Spicy Italian Sausage Lasagna Rolls
Want to kick things up a notch? Add browned spicy Italian sausage to the sauce or the filling. A pinch of red pepper flakes adds even more heat.

Frequently Asked Questions About Pesto Lasagna Rolls
Your Top Questions—Answered Simply
If you’re making pesto lasagna rolls for the first time—or even the tenth—you might still have a few questions. Don’t worry! We’ve got all the answers you need to roll with confidence.
Can I make pesto lasagna rolls ahead of time?
Absolutely. You can assemble the rolls up to a day in advance, cover tightly with foil, and refrigerate. When ready to serve, bake them straight from the fridge—just add 5–10 extra minutes to the cooking time.

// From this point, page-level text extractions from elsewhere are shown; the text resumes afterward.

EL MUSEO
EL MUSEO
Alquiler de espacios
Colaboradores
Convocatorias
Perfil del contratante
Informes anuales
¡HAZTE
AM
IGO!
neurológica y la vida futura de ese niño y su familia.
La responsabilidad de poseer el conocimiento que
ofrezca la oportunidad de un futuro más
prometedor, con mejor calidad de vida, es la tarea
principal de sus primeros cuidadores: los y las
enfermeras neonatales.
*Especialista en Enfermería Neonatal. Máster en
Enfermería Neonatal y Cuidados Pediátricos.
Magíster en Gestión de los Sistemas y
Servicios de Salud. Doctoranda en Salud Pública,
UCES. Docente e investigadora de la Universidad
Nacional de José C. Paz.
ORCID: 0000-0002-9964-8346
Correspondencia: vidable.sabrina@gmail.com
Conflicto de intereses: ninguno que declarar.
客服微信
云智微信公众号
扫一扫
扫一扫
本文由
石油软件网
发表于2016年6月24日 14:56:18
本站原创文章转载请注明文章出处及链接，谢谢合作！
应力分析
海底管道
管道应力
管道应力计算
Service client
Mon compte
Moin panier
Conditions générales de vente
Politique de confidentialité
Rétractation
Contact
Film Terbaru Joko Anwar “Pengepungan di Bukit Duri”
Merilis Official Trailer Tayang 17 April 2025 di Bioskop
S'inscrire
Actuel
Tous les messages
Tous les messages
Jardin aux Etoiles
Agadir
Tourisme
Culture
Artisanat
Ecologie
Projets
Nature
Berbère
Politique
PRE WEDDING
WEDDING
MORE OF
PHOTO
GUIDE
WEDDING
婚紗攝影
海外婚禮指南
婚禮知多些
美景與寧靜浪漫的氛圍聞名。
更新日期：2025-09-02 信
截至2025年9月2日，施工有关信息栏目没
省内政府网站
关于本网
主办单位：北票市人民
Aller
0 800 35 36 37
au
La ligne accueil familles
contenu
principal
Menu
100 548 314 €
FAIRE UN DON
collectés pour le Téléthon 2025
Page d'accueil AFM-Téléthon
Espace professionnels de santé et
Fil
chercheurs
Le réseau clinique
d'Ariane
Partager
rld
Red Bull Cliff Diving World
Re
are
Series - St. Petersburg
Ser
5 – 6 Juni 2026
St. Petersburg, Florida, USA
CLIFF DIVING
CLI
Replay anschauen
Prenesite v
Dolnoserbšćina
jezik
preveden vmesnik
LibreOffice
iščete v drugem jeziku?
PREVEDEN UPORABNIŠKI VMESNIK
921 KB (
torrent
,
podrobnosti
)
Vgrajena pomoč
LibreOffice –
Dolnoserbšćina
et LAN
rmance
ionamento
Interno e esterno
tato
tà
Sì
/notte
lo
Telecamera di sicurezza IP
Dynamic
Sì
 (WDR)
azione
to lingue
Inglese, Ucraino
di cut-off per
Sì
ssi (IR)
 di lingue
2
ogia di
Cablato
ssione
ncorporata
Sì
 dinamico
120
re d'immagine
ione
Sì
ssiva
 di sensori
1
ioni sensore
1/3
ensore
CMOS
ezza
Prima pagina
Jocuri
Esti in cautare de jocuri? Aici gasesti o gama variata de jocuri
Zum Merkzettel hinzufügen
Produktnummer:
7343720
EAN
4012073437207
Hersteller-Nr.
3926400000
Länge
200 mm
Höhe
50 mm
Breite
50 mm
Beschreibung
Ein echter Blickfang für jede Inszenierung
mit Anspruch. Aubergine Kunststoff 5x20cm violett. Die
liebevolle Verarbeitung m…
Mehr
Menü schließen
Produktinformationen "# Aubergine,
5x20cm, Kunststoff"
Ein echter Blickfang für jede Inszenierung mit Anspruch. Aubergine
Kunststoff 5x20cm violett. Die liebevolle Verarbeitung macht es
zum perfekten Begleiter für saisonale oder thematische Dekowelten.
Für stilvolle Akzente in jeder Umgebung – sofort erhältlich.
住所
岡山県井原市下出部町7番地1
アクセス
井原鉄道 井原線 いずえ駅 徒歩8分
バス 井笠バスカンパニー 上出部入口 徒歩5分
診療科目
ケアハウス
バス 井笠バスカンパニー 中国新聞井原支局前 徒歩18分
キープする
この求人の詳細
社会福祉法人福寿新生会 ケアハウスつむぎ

Can I freeze lasagna roll-ups?
Yes! These cheesy pesto lasagna rolls freeze beautifully. After assembling, wrap them tightly (uncooked or fully baked), and freeze for up to 2 months. Reheat covered in the oven until hot and bubbly.
What kind of pesto is best for lasagna rolls?
Both store-bought and homemade work well. For a fresher flavor, we recommend this basil pesto recipe. You can even experiment with spinach, kale, or sun-dried tomato pesto.